- **WHAT THE EXERCISE ASKS**:
Line by line, repeat the material below exactly and skip the images.

- **GIVEN DATA**:
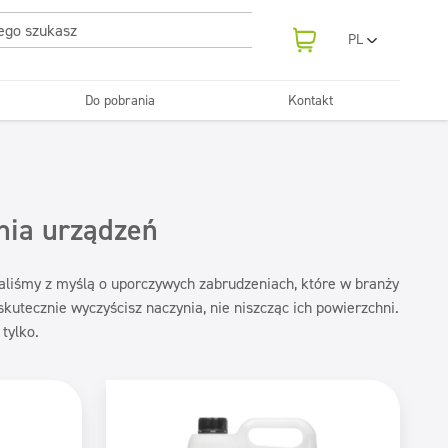
PL
EN
UA
Do pobrania
Kontakt
RO
Odświeżanie
SR
Tekstylia
i neutralizatory
e samochodowe
Pralnie
FR
BG
Dozowniki
ET
nia urządzeń
LV
LT
aliśmy z myślą o uporczywych zabrudzeniach, które w branży
tecznie wyczyścisz naczynia, nie niszcząc ich powierzchni.
tylko.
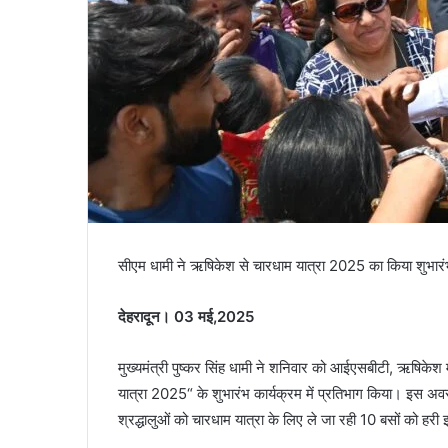
सीएम धामी ने ऋषिकेश से चारधाम यात्रा 2025 का किया शुभारंभ,
देहरादून। 03 मई,2025
मुख्यमंत्री पुष्कर सिंह धामी ने शनिवार को आईएसबीटी, ऋषिकेश म
यात्रा 2025“ के शुभारंभ कार्यक्रम में प्रतिभाग किया। इस अवसर 
श्रद्धालुओं को चारधाम यात्रा के लिए ले जा रही 10 बसों को हर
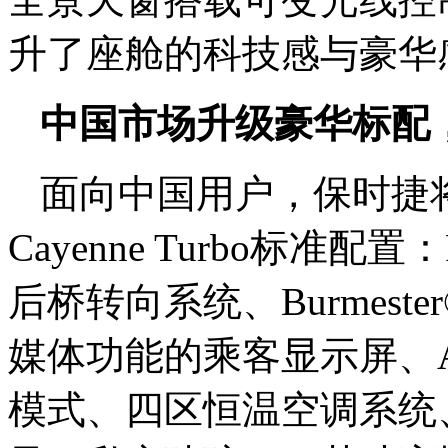
升了座舱的科技感与豪华
中国市场升级豪华标配
面向中国用户，保时捷
Cayenne Turbo标准配置：P
后桥转向系统、Burmes
媒体功能的乘客显示屏、A
模式、四区恒温空调系统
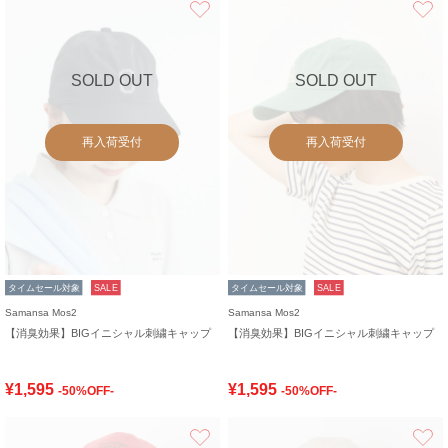
SOLD OUT
SOLD OUT
再入荷受付
再入荷受付
タイムセール対象
SALE
タイムセール対象
SALE
Samansa Mos2
Samansa Mos2
【消臭効果】BIGイニシャル刺繍キャップ
【消臭効果】BIGイニシャル刺繍キャップ
¥1,595
¥1,595
-50%OFF-
-50%OFF-
お気に入り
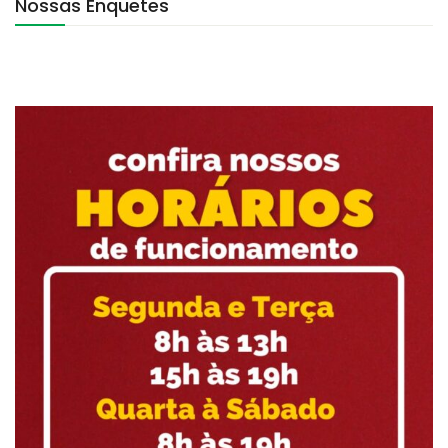
Nossas Enquetes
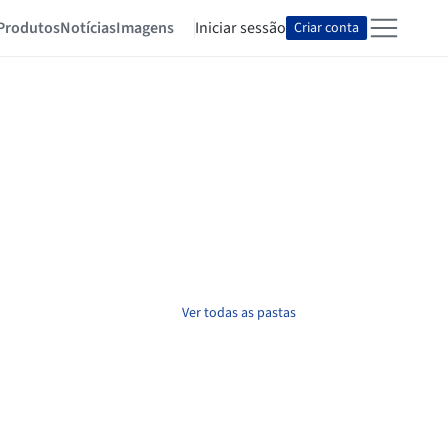
Produtos
Notícias
Imagens
Iniciar sessão
Criar conta
Ver todas as pastas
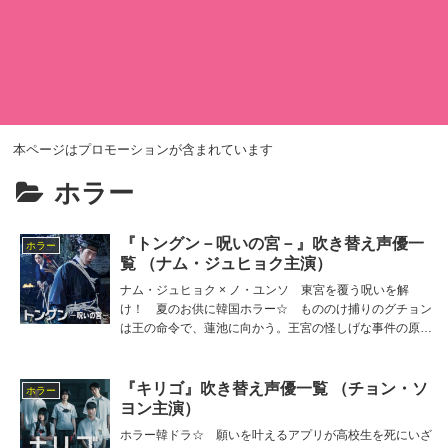
本ページはプロモーションが含まれています
ホラー
『トングン－呪いの宮－』吹き替え声優一
ホラー
覧 （ナム・ジュヒョク主演）
ナム・ジュヒョク × ノ・ユンソ 東宮を覆う呪いを解
け！ 夏のお供に韓国ホラー☆ もののけ捕りのグチョン
は王の命令で、蓮池に向かう。王宮の怪しげな事件の原因
はいったい… 主役グチョンの吹き替え担当は宮崎遊、他
の吹き替え出演者は種崎敦美、中川慶一、幸田直子、野田
てつろう、八百屋杏など。
『キリゴ』吹き替え声優一覧 （チョン・ソ
ホラー
ヨン主演）
ホラー韓ドラ☆ 願いを叶えるアプリが高校生を死にいざ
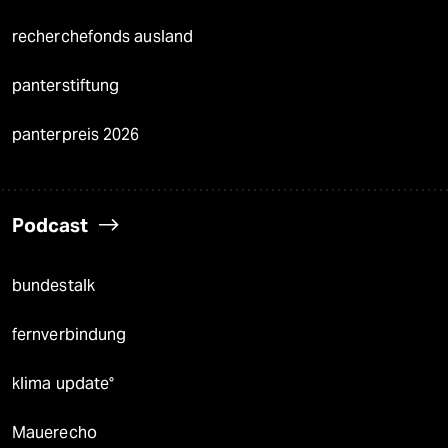
recherchefonds ausland
panterstiftung
panterpreis 2026
Podcast
bundestalk
fernverbindung
klima update°
Mauerecho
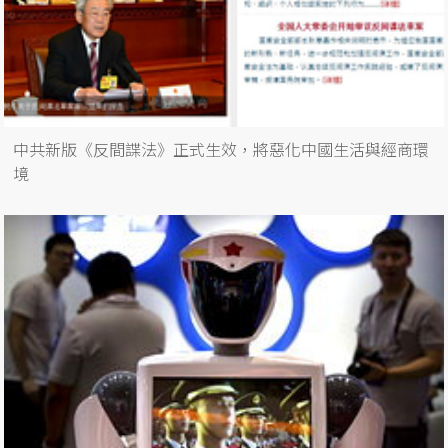
中共新版《反間諜法》正式生效，將惡化中國生活與經商環
境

- **ANSWER BOX**:
PL
EN
UA
Do pobrania
Kontakt
RO
Odświeżanie
SR
Tekstylia
i neutralizatory
e samochodowe
Pralnie
FR
BG
Dozowniki
ET
nia urządzeń
LV
LT
aliśmy z myślą o uporczywych zabrudzeniach, które w branży
tecznie wyczyścisz naczynia, nie niszcząc ich powierzchni.
tylko.
सीएम धामी ने ऋषिकेश से चारधाम यात्रा 2025 का किया शुभारंभ,
देहरादून। 03 मई,2025
मुख्यमंत्री पुष्कर सिंह धामी ने शनिवार को आईएसबीटी, ऋषिकेश म
यात्रा 2025“ के शुभारंभ कार्यक्रम में प्रतिभाग किया। इस अवसर 
श्रद्धालुओं को चारधाम यात्रा के लिए ले जा रही 10 बसों को हर
升了座舱的科技感与豪华
中国市场升级豪华标配
面向中国用户，保时捷
Cayenne Turbo标准配置：P
后桥转向系统、Burmes
媒体功能的乘客显示屏、A
模式、四区恒温空调系统
SOLD OUT
SOLD OUT
再入荷受付
再入荷受付
タイムセール対象
SALE
タイムセール対象
SALE
Samansa Mos2
Samansa Mos2
【消臭効果】BIGイニシャル刺繍キャップ
【消臭効果】BIGイニシャル刺繍キャップ
¥1,595
¥1,595
-50%OFF-
-50%OFF-
お気に入り
Nossas Enquetes
Produtos
Notícias
Imagens
Iniciar sessão
Criar conta
Ver todas as pastas
本ページはプロモーションが含まれています
ホラー
『トングン－呪いの宮－』吹き替え声優一
ホラー
覧 （ナム・ジュヒョク主演）
ナム・ジュヒョク × ノ・ユンソ 東宮を覆う呪いを解
け！ 夏のお供に韓国ホラー☆ もののけ捕りのグチョン
は王の命令で、蓮池に向かう。王宮の怪しげな事件の原因
はいったい… 主役グチョンの吹き替え担当は宮崎遊、他
の吹き替え出演者は種崎敦美、中川慶一、幸田直子、野田
てつろう、八百屋杏など。
『キリゴ』吹き替え声優一覧 （チョン・ソ
ホラー
ヨン主演）
ホラー韓ドラ☆ 願いを叶えるアプリが高校生を死にいざ
recherchefonds ausland
panterstiftung
panterpreis 2026
Podcast
bundestalk
fernverbindung
klima update°
Mauerecho
中共新版《反間諜法》正式生效，將惡化中國生活與經商環
境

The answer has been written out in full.